Lon,
Francis Schaeffer books, He is There and He is Not Silent, Escape from Reason, The God who is There, which are his major Works, are not theological in way that Calvin's Institutes are. His books are apologetic and deal with man as being capable of being reasoned with. Calvin would have maintained that it is useless to argue, attempt to persuade, or reason with sinners who are totally depraved. Sometimes I think reasoning with Calvinists is useless because, as a Calvinist you have dismissed the rules of rationality as in your example:
"An atom is both dynamic and static. It is in place, yet moving. A car engine can be running yet the car static at a stop light. Therefore, I assert you are wrong. Something can both be dynamic and static at the same time."
First of all we are talking about God's nature not the nature of an atom. Atoms internally and intrinsically are always in movement.

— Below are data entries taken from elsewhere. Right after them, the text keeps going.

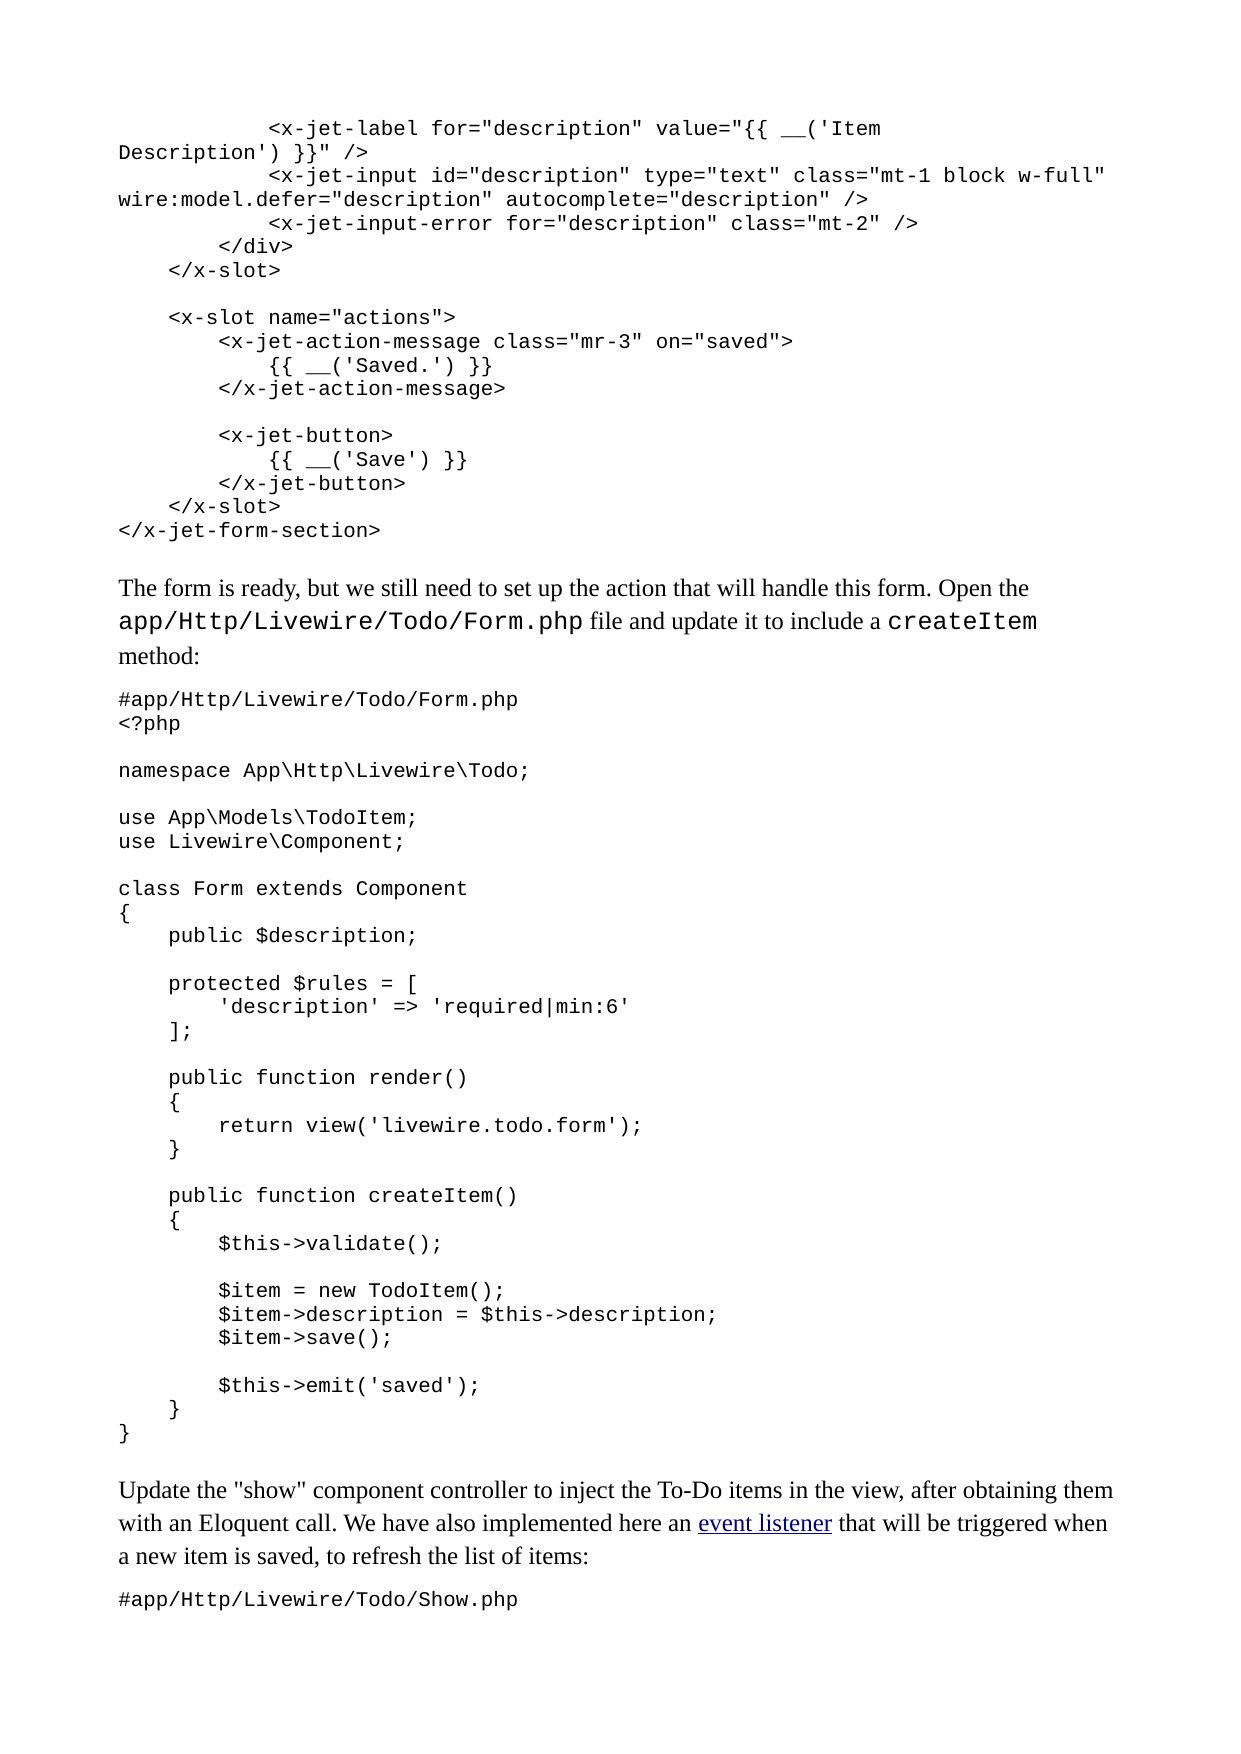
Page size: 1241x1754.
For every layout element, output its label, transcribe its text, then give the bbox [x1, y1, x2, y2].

text public function render() [118, 1067, 1122, 1091]
text Update the "show" component controller to inject the To-Do items in the view, after obtaining them with an Eloquent call. We have also implemented here an event listener that will be triggered when a new item is saved, to refresh the list of items: [118, 1475, 1122, 1570]
text #app/Http/Livewire/Todo/Show.php [118, 1589, 1122, 1612]
text } [118, 1138, 1122, 1162]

A car engine is not the same thing as the car it is sitting in. A car engine cannot be running and not running at the same time.
You have broken the rule of identity, that is how we define something. In your argument you identified a car as the same thing as the engine.
A timeless God is "intrinsically" timeless or he is not timeless in his relationship to the world. Timelessness means no-time, no sequence of activity, no before and after, no past and no future, which is the opposite of what time means. No argument can be made for or against God's nature, one way or the other, unless this understanding of the identity or definition of the words time and timelessness are accepted by both parties in this debate.
Biblically speaking, that there was a time in God's eternal past when he existed before he created the world. There was a time in God's eternity that the creation of the world was in his future.
But if God is active and timeless, that is dynamic and static, then he does everything all at once and eternally, and then the world he interacts with would also be eternal. God did not start nor has ever stopped creating the world or anything else he does. It seems differently to us who are finite and bound by time, but not the way it is for God who is infinite and timeless, is the way Calvin put it.
A timeless God; one who does, thinks, and feels, everything all at once and eternally, is not free, neither are we, and all is machine.